Source excerpt:
# Spring Beaver Line



## FREEPOP (Apr 11, 2002)

You gonna put that on some scales?
Looks like a hog!
My guess is +70


----------



## Drakedog (Feb 28, 2019)

That's a beast..way to go


----------



## Fool'em (Sep 29, 2016)

Day 2
My arms are tired 










This landowner wasn't kidding, he's got a beaver infestation

He had fun today following me around learning about beaver trapping. All the while taking pictures to show his grandkids. It was nice to be able to show off for a change. Like I really know what I'm doing


----------



## Fool'em (Sep 29, 2016)

More tree chewers today


----------



## FREEPOP (Apr 11, 2002)

And I thought my body was hurting from the 50 lber I humped out a quarter mile yesterday.


----------



## smith34 (Feb 2, 2009)

I’m up to 2 so far this year. That’s 2 more than I expected, being new to trapping, only having 2 traps, and getting a late start. A 41 and a 42 lber.
My newby question, how many can I expect to be in the area? There has never been sign of them in the 8 years I have owned the place, and then this fall I found chewed on trees when tracking a doe. After deer season. I found where they had begun to build a house (was not there in the summer) and decided to start learning how to trap them.


----------



## FREEPOP (Apr 11, 2002)

Never really know. If they just moved in, probably only two but this is dispersal time so new ones could move in anytime. I had them cleaned out at my house last year. No sign this year but I had cut down a poplar, so I took some branches over to the crick to see. Two days later, I see I have a beaver so I set a trap


----------



## 270 Hunter (Nov 10, 2016)

Stored rows:
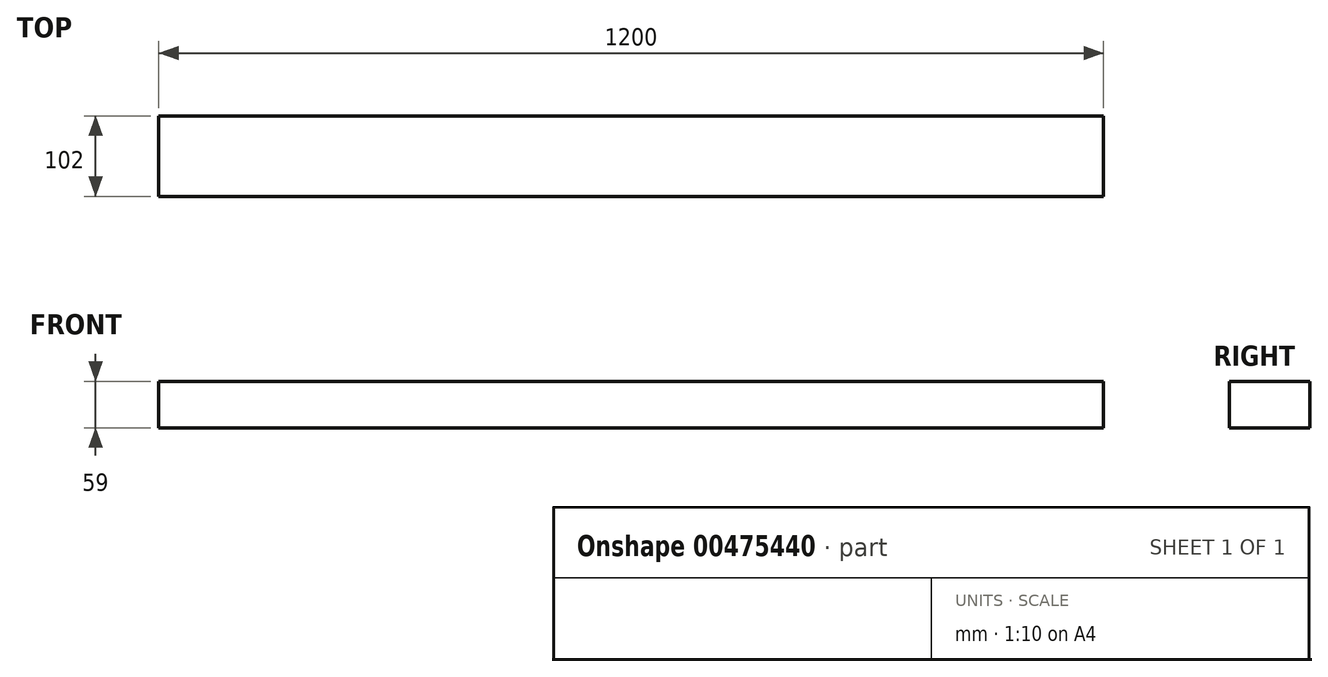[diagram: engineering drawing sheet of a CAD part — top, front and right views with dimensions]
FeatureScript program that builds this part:
annotation { "Feature Type Name" : "Feature", "Feature Type Description" : "" }
export const myFeature = defineFeature(function(context is Context, id is Id, definition is map)
    precondition{}
    {
        {
            var Q0;
            Q0=qCreatedBy(makeId("Top.planeOp"),FACE);
            var sketch = newSketch(context, id + "F0", { "sketchPlane" : qUnion([Q0])});
            skLineSegment(sketch, "E0.bottom", {"start": v(-600, 51) * mm, "end": v(600, 51) * mm});
            skLineSegment(sketch, "E0.top", {"start": v(-600, -51) * mm, "end": v(600, -51) * mm});
            skLineSegment(sketch, "E0.left", {"start": v(-600, 51) * mm, "end": v(-600, -51) * mm});
            skLineSegment(sketch, "E0.right", {"start": v(600, 51) * mm, "end": v(600, -51) * mm});
            skPoint(sketch, "E0.middle", {"position": v(0, 0) * mm});
            skSolve(sketch);
        }
        {
            var Q0;
            Q0 = qSketchRegion(id + "F0", true);
            extrude(context, id + "F1", {"entities" : qUnion([Q0]), "depth" : 59 * mm});
        }
    });
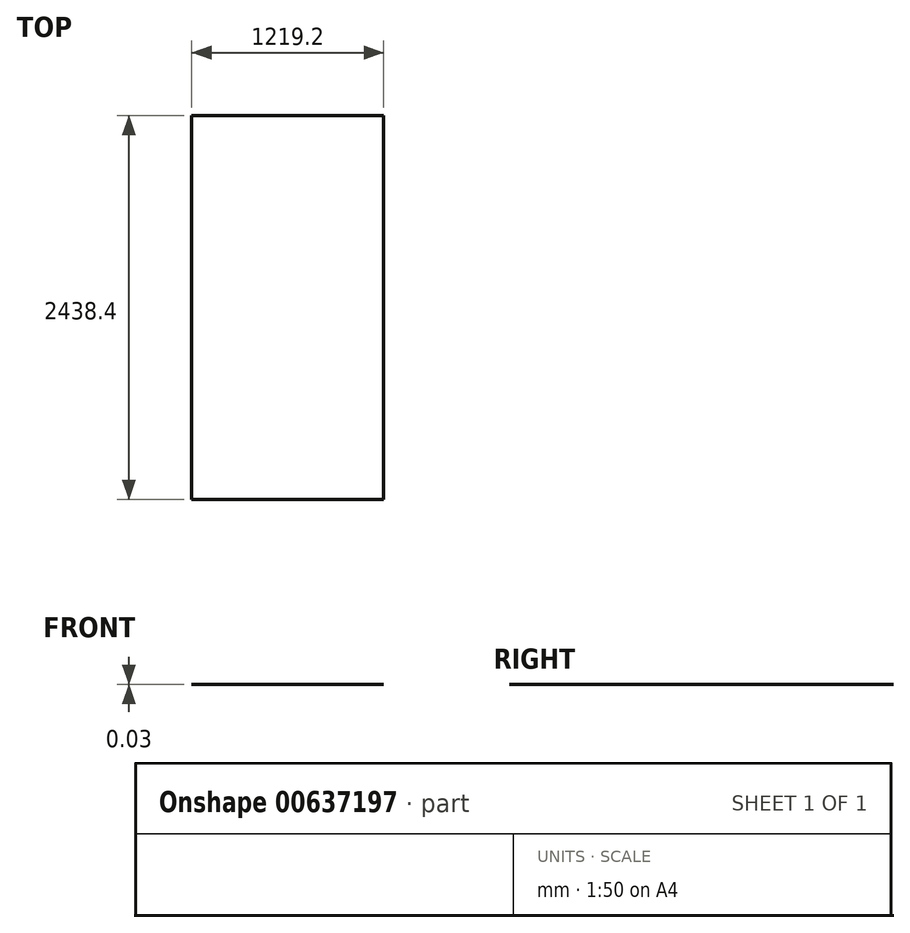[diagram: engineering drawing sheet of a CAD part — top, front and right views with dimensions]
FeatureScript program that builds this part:
annotation { "Feature Type Name" : "Feature", "Feature Type Description" : "" }
export const myFeature = defineFeature(function(context is Context, id is Id, definition is map)
    precondition{}
    {
        {
            var Q0;
            Q0=qCreatedBy(makeId("Top.planeOp"),FACE);
            var sketch = newSketch(context, id + "F0", { "sketchPlane" : qUnion([Q0])});
            skLineSegment(sketch, "E0.bottom", {"start": v(-608.05, 1581.3) * mm, "end": v(611.15, 1581.3) * mm});
            skLineSegment(sketch, "E0.top", {"start": v(-608.05, -857.1) * mm, "end": v(611.15, -857.1) * mm});
            skLineSegment(sketch, "E0.left", {"start": v(-608.05, 1581.3) * mm, "end": v(-608.05, -857.1) * mm});
            skLineSegment(sketch, "E0.right", {"start": v(611.15, 1581.3) * mm, "end": v(611.15, -857.1) * mm});
            skSolve(sketch);
        }
        {
            var Q0;
            Q0=makeQuery(id+"F0.imprint","IMPRINT",FACE,{"disambiguationData":[TD([[makeQuery(id+"F0.imprint","IMPRINT",EDGE,{"derivedFrom":sQuery(id+"F0.wireOp",EDGE,"E0.bottom")}),-1.0]])]});
            extrude(context, id + "F1", {"entities" : qUnion([Q0]), "depth" : 3 / 101.6 * mm, "offsetDistance" : 25.4 * mm});
        }
    });
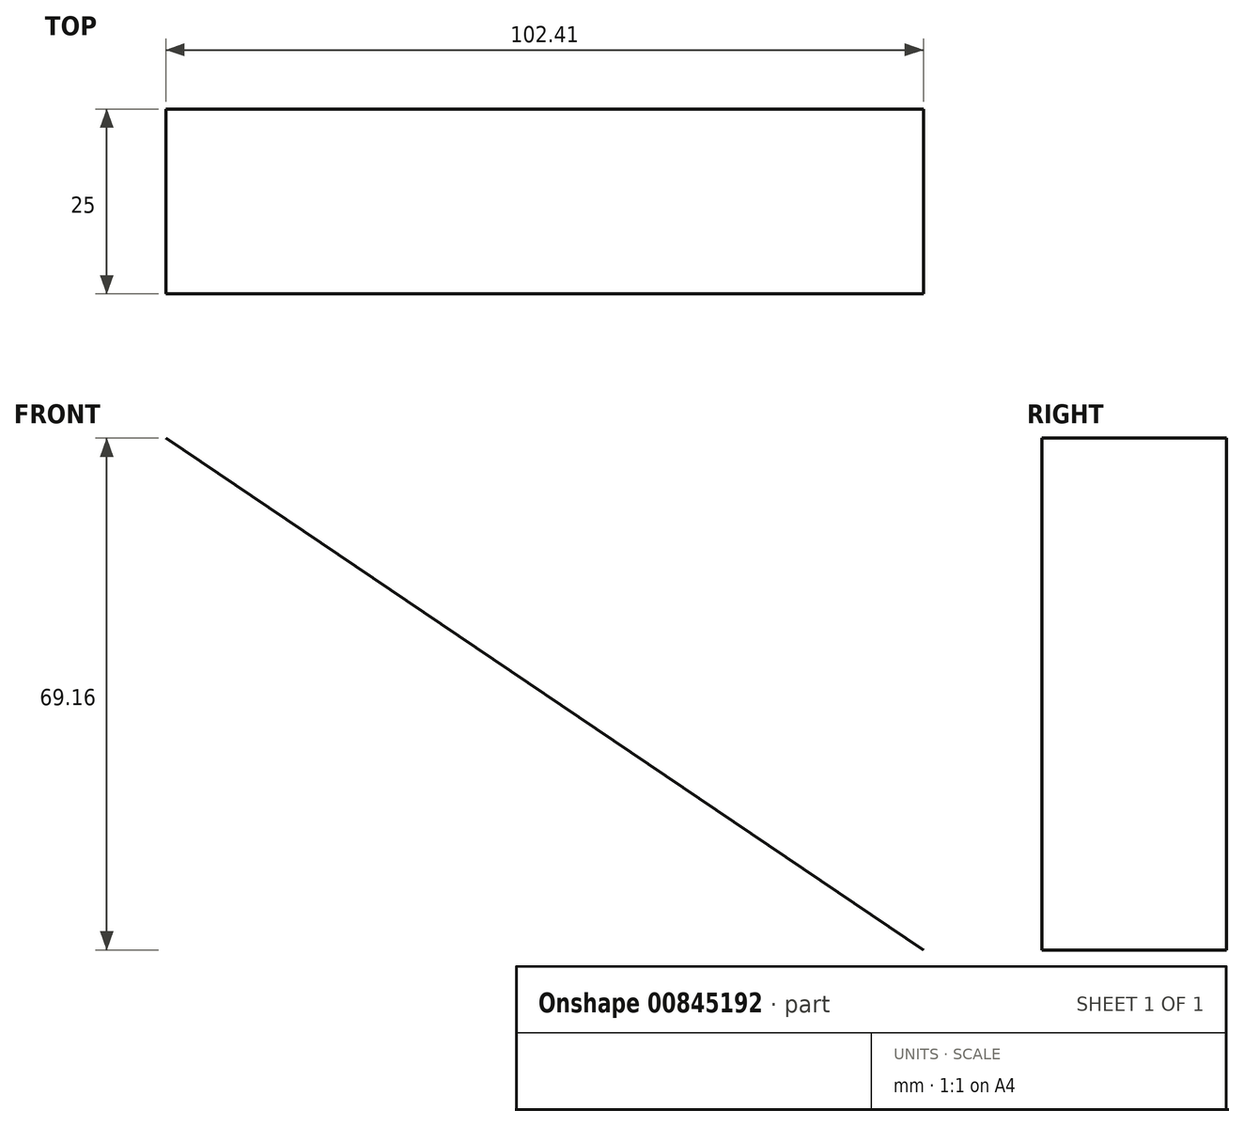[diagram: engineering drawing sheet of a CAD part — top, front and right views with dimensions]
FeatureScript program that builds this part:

What to work on:
A - From the beaver trapping thread, write out the passage that begins at the words "## smith34 (Feb" and stops after "and a 42 lber.".
B - In the beaver trapping thread, what weights does smith34 give for the two caught so far this year?

Exercise responses:
A -
## smith34 (Feb 2, 2009)

I’m up to 2 so far this year. That’s 2 more than I expected, being new to trapping, only having 2 traps, and getting a late start. A 41 and a 42 lber.

B - 41 and 42 pounds.